Former U.S. Surgeon General Dr. C. Everett Koop has urged lawmakers and regulators to ensure that policies aimed at protecting children are scientifically sound. In the “understandable quest to protect children, our society’s priorities have been inverted,” he warned.

“This inversion has caused us to attempt to eliminate purely hypothetical risks to children,” he added, “while the real risks to children prevail, almost unattended.” Koop’s remarks heralded the release of a new report by the New York-based American Council on Science and Health (ACSH).

The report, Are Children More Vulnerable to Environmental Chemicals? evaluates the science behind well-organized scare campaigns aimed at convincing parents that their children are at risk from exposure to synthetic chemicals.

Edited by Deland Juberg of the International Center for Toxicology and Medicine in Rochester, New York, the book-length report contains chapters from leading authors in toxicology, risk analysis, psychology, pediatrics, and public policy.

Do Children Face Special Risks?

Public concern about environmental health threats to children has intensified in recent years and has caused scientists, politicians, regulators, public health officials, and parents to take notice.

To shed light on the issue, the ACSH book asks one fundamental question: “Are young children, infants, and fetuses at an increased health risk from environmental chemicals, either because they have a heightened susceptibility to such compounds or because they experience higher relative exposures to environmental chemicals than do adults?”

The exhaustive evaluation of the data carried out by the book’s authors concludes there is no scientific evidence to support the claim that children are necessarily more vulnerable to all environmental chemicals.

Chemical contamination of the environment in the U.S. has declined over the past 20 years, the report notes. This has led to reduced concentrations of chemicals in the air, water, and soil, and in aquatic and wildlife species. As a result, levels of certain persistent chemicals in humans also have decreased.

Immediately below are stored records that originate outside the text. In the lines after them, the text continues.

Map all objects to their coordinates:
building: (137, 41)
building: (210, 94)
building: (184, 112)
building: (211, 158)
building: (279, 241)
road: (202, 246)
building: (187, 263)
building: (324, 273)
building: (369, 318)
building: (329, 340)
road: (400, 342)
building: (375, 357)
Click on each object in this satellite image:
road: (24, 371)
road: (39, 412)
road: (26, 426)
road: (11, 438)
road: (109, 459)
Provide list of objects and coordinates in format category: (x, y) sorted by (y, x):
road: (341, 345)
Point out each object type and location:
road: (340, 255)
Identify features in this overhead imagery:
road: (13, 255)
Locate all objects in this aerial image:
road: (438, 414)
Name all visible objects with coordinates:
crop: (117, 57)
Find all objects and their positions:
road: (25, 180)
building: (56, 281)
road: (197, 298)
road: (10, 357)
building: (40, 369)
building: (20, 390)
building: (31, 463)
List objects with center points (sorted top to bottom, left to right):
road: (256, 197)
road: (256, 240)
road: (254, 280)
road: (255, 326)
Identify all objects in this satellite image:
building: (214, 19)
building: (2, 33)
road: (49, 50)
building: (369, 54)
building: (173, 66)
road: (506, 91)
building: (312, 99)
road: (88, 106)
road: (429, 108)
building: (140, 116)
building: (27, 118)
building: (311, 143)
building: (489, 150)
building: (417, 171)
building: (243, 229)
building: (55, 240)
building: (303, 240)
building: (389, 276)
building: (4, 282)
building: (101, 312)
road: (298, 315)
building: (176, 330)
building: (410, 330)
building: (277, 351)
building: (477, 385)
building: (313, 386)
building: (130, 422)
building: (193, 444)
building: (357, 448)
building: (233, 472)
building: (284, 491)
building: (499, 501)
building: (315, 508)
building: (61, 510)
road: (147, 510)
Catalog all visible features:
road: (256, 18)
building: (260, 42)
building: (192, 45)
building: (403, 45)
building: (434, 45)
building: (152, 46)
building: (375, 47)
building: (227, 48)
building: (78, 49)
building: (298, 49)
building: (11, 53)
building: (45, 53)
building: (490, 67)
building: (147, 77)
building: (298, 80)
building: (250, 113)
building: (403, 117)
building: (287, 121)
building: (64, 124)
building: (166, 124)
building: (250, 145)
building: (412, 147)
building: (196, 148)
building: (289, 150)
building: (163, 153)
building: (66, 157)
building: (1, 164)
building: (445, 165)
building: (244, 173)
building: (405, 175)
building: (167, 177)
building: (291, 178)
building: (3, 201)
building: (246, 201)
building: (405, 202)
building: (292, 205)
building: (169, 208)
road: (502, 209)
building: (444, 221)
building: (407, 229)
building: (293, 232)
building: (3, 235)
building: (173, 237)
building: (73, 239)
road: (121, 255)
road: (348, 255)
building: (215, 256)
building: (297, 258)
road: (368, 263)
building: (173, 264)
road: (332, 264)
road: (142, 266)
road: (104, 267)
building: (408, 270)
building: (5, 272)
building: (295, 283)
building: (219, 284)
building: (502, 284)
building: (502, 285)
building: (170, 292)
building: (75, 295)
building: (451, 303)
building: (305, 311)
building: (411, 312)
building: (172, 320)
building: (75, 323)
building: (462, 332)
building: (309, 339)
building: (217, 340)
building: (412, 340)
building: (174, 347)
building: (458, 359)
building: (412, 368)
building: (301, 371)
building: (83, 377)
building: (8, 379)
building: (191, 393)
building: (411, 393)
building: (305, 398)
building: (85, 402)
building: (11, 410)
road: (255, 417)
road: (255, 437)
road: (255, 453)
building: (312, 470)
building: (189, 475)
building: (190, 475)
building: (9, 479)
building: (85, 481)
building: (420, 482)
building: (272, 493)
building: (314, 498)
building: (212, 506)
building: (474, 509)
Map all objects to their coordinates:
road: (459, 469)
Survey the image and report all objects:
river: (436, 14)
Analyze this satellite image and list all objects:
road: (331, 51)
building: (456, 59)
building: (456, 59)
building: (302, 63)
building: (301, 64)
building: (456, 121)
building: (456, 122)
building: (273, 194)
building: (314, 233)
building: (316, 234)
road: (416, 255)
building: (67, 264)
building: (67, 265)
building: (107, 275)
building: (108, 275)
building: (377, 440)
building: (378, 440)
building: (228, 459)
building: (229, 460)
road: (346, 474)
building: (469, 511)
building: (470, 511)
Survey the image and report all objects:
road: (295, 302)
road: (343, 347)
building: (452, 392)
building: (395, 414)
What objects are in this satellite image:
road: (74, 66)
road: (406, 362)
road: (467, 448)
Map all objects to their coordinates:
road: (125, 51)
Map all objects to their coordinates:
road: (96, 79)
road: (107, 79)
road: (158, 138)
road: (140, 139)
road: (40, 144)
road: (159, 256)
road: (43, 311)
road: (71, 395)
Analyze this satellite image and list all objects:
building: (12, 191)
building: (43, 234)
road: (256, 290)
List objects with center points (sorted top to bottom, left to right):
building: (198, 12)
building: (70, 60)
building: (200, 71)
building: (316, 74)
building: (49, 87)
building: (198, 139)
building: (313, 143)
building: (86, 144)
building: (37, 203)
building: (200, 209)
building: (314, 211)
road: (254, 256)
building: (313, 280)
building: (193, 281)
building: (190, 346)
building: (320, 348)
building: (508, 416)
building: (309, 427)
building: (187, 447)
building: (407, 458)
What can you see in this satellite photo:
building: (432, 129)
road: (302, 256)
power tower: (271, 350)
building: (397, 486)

“Concern over child susceptibility is increasing at a time when ecosystem health is improving and human exposure to environmental chemicals is declining,” the report notes, citing lower blood lead levels (in children and adults) and decreasing PCB (polychlorinated biphenyls) and DDT (dichlorodiphenyl trichloroethane) concentrations in human breast milk.

Chemicals Wrongly Blamed

Anti-chemical environmental groups and other “public interest” organizations have claimed childhood diseases and disorders–including asthma, intellectual deficits, and cancer–are associated with “environmental factors,” a broad term. Environmental factors can include such things as diet and exercise as well as biological, physical, and chemical agents. All of these can influence childhood development, the report notes.

It is widely believed by the general public that the term “environmental factors” is synonymous with “environmental synthetic chemicals.” Yet there is “limited empirical evidence for an etiological role for such chemicals in childhood diseases,” the ACSH report concludes.

Over the years, concern for children’s susceptibility to chemical hazards has focused primarily on a few specific chemicals or chemical groups such as lead, PCBs, and pesticides.

“For lead,” the report points out, “there is a recognized physiological basis for children’s increased susceptibility; however, for PCBs and pesticides, a similar basis is not known to exist. For the commonly cited potential hazards such as phthalates, there is no consistent evidence of human harm, including for children.”

Manipulating the Truth

The report’s findings stand in sharp contrast to the widely reported scare campaigns targeting children and chemicals that have become the stock and trade of such groups as Greenpeace, the Environmental Working Group, Natural Resources Defense Council, Health Care Without Harm, and Center for Children’s Health and the Environment, to name just a few.

This is deeply troubling to Koop, who in the book’s foreword writes the report “further exposes a pattern in which activists manipulate parents’ very legitimate and appropriate concerns for their children’s health, in an effort to promote legislation, litigation, and regulations not supported by science.”

Typical of such manipulation is an ominous warning by Worldwatch Institute founder Lester Brown in January 2000: “Every human being harbors in his or her body about 500 synthetic chemicals that were non-existent before 1920.”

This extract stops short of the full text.